Security & Privacy Risks: Fine-tuning with proprietary data poses risks if the model inadvertently “leaks” sensitive details in responses.
Over-Dependence: Organisations might rely too heavily on LLMs for critical tasks, neglecting vital human oversight and expertise.
Build Your Own vs. Rent an LLM
DIY LLM or go with something like OpenAI? What's the plan? Every option has advantages and disadvantages.
Building Your Own
Pros:
Full Control: You can tune parameters, architecture, and training data for specific business needs.
Data Ownership: Proprietary data remains on your own servers, reducing risks of external data exposure.
Customisation: You can fine-tune the model in ways hosted services may not allow, tailoring it to niche use cases.
Cons:
High Cost & Complexity: Training large models requires significant computational resources, specialised expertise, and ongoing maintenance.
Longer Development Cycles: You’ll need dedicated data science and engineering teams to build and iterate on the model.
Limited Support & Updates: You’re on the hook for troubleshooting, bug fixes, and performance tuning.
Renting an LLM (Hosted Services)
Pros:
Fast Deployment: Spin up a solution quickly via an API, no need to train a giant model from scratch.
Lower Upfront Costs: Pay per request or monthly fees instead of massive hardware and electricity bills.
Ongoing Improvements: Providers like OpenAI continually update and improve their models, benefiting your application automatically.
Cons:
Less Customisation: You’re limited to parameters and capabilities the provider offers, which may not align perfectly with your needs.
Potential Data Exposure: Sensitive data may pass through third-party servers, raising privacy or compliance concerns.
Vendor Lock-in: Switching providers can be difficult if your workflow relies heavily on proprietary APIs.
Wrapping It Up
Large language models are not merely a passing trend.
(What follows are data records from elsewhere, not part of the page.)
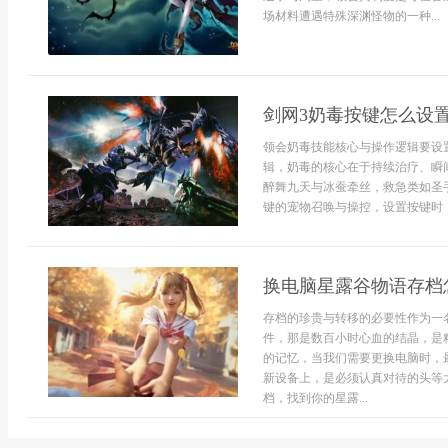
场材料遭遇特殊深渊怪物的一种...
剑网3奶毒按键怎么设
领会奶毒技能核心与操作逻辑要设
辑，奶毒的核心在于持续治疗、瞬
醉舞九天与冰蚕牵丝，救急类如圣
键的宠物召唤与操控，设置按键时，
换电脑星露谷物语存档
存档的珍贵与转移的必要性作为一
件，那是数百小时心血的结晶，是
的记忆，当我们需要更换电脑时，
新设备上，是必须认真对待的头等
档，找到你的星露...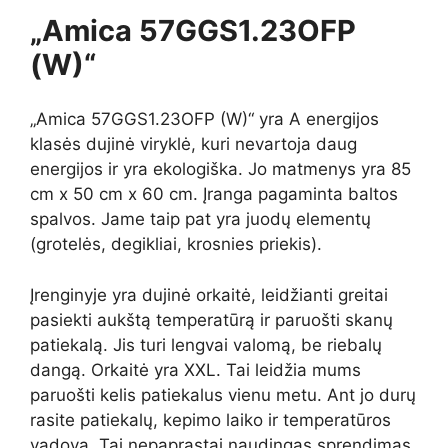
„Amica 57GGS1.23OFP
(W)“
„Amica 57GGS1.23OFP (W)“ yra A energijos
klasės dujinė viryklė, kuri nevartoja daug
energijos ir yra ekologiška. Jo matmenys yra 85
cm x 50 cm x 60 cm. Įranga pagaminta baltos
spalvos. Jame taip pat yra juodų elementų
(grotelės, degikliai, krosnies priekis).
Įrenginyje yra dujinė orkaitė, leidžianti greitai
pasiekti aukštą temperatūrą ir paruošti skanų
patiekalą. Jis turi lengvai valomą, be riebalų
dangą. Orkaitė yra XXL. Tai leidžia mums
paruošti kelis patiekalus vienu metu. Ant jo durų
rasite patiekalų, kepimo laiko ir temperatūros
vadovą. Tai nepaprastai naudingas sprendimas.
Across industries, LLMs are supercharging creativity and productivity. However, challenges remain; cost, bias, and inaccuracies require careful consideration and responsible implementation.
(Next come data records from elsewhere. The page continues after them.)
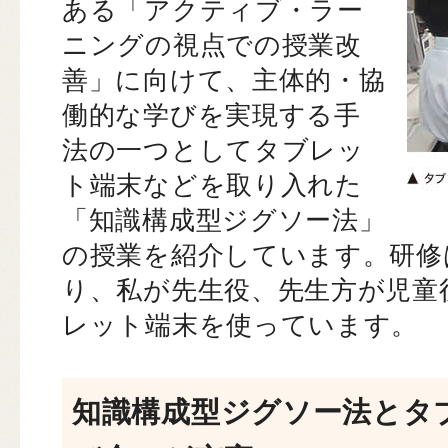
ある「アクティブ・ラー
ニングの視点での授業改
善」に向けて、主体的・協
働的な学びを実現する手
法の一つとしてタブレッ
ト端末などを取り入れた
「知識構成型ジグソー法」
の授業を紹介しています。研修
り、私が先生役、先生方が児童
レット端末を使っています。
知識構成型ジグソー法とタ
Building your own LLM offers unmatched control and customisation but comes with steep technical and financial overhead. Renting a hosted LLM is often faster and cheaper to get started, yet you sacrifice control and face potential data security concerns.
Get ready for LLMs to change how we research, make discoveries, and get things done. Helping change our workflows and help us and organisations find better ways to work.